Anyway, I need to actually try to document something
with WebClippy, because my test slides are lame, and
I've decided realistic examples are essential to good
development.
Stuff from
One Laptop Per Child
(besides the HTML experiments)...
-
I went to Boston for OLPC, and we talked a lot about
Web-Based Annotation. We want there to be a way for children to add notes
(shared or private) to any web page. There seems to be
people from several directions working towards this,
outside of OLPC. Annotation is something that seems to
pop up every few years, then die down; maybe this time
we can actually make it work. Maybe Web 2.0 should just
be "good ideas that aren't new, but this time they
might actually work".
-
I didn't do any of it, but
PyXPCOM
is in the Sugar browser now (Sugar is the OLPC UI). This
excites me, except then I looked at the code and I
couldn't figure out how to get access to any interesting
XPCOM objects (the DOM in particular) -- XPCOM seems
very indirect. Oh well, at least now it's
possible and I just have to figure out the
details. I hope/want/am-optimistic that OLPC will have a
great browser experience. It doesn't yet.
-
We had a little OLPC sprint for
Chicago people interested in the project. Again getting a working Sugar environment was a bit
of a problem. Afterward I
played around with some VMWare techniques. These need some polish, but I think it's the right
direction and it's not that hard. If someone could get
this working in a scripted way, I'm sure it could be
added to the standard build process at OLPC.
-
I wrote
WaitForIt, a little WSGI middleware that you can put in front of
slow WSGI applications. If the application is too slow,
it gives the user a page asking them to wait. This is
particularly handy for things like administrative areas
where you realize you are doing some really slow
blocking operation and you don't want it to time out but
you really don't feel like setting up a fancy queue for
it. Just pop this in front and your problem is pretty
much solved. This is part of a secret framework I'm
developing.
-
I started
revisiting buildutils
and cleaning some stuff up. Mostly I've added some
commands to make it easier to add and make new commands
for
setup.py. This relates to
this post. I added a
command to WebHelpers
for Javascript compression.
-
It's a little old now, but I added a
templating language
to Paste. Using
string.Template
for the little internal templating things just wasn't
good. Cheetah has been too hard to install. So this is a
simple, single-file templating language based on string
substitution. I should probably extract it and do a few
more things with it. I feel a little dumb about writing
Yet Another Templating Language, but I couldn't find a
templating language that I liked for small text-related
tasks. For actual web programming a more complete
language is good.
-
I made a
little package called CmdUtils
to make it a bit easier to build command-line scripts,
with the patterns that I personally like.
-
I kind of got a
new encoding working. It encodes text to spaces, newlines, and tabs. Now
whitespace can be even more significant! You can also
put non-whitespace in the encoded text as a form of
steganography.
-
Among my
little recipes
I added
propertyclass
for making properties. I also added a
little script
for pasting text to a pastebin (only for X users). And
also one for creating
easy_install links from a subversion repository.
-
I wrote about
my desktop
for a new blog that Steve Holden created.

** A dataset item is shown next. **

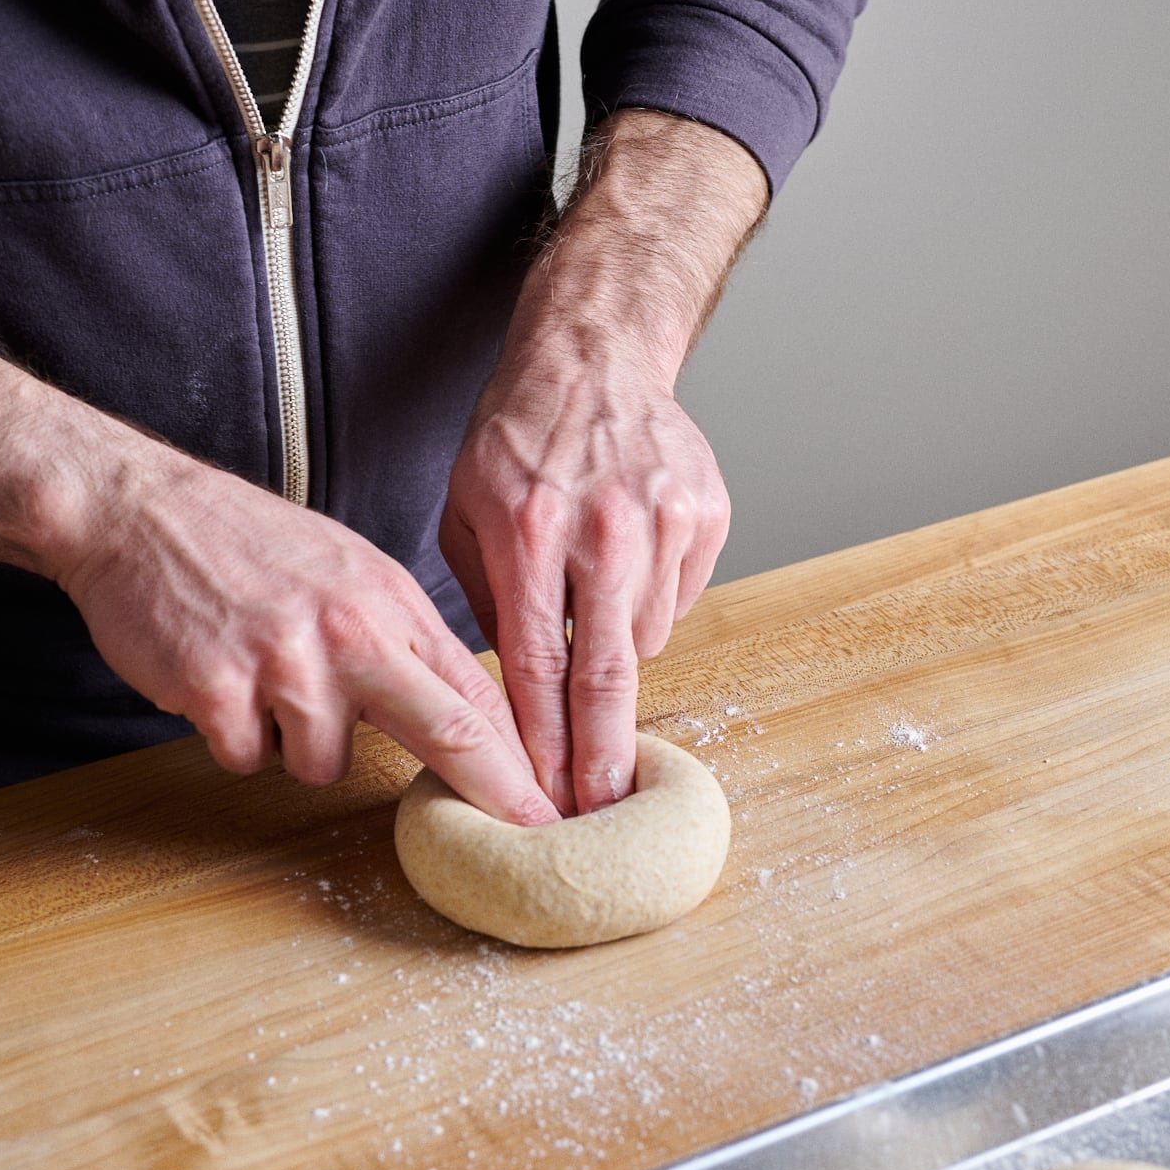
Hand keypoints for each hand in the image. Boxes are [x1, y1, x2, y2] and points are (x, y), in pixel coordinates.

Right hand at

Hmm... more stuff than I thought. Working at
The Open Planning Project
is great, because I spend all my time working on open source
projects in public repositories. And also working on Stuff
That Interests Me. If you've gotten an email from me
recently, you may notice I link to
our careers page
in my sig, simply because I think everyone cool should work
at TOPP. We're doing other interesting things too that I'm
not directly involved with; I'll try to write about other
people's projects before too long.
After vacation I should probably start looking more into
getting WordPress on our site. TOPP is not technically
tribalist! We do accept PHP, even if we don't really
trust PHP. Once that's up, I'll move my own blog
from this crappy piece of spam ridden crap (that I wrote, so
no one but myself to blame), and then maybe I'll post more
because I'll be less embarrassed about the software.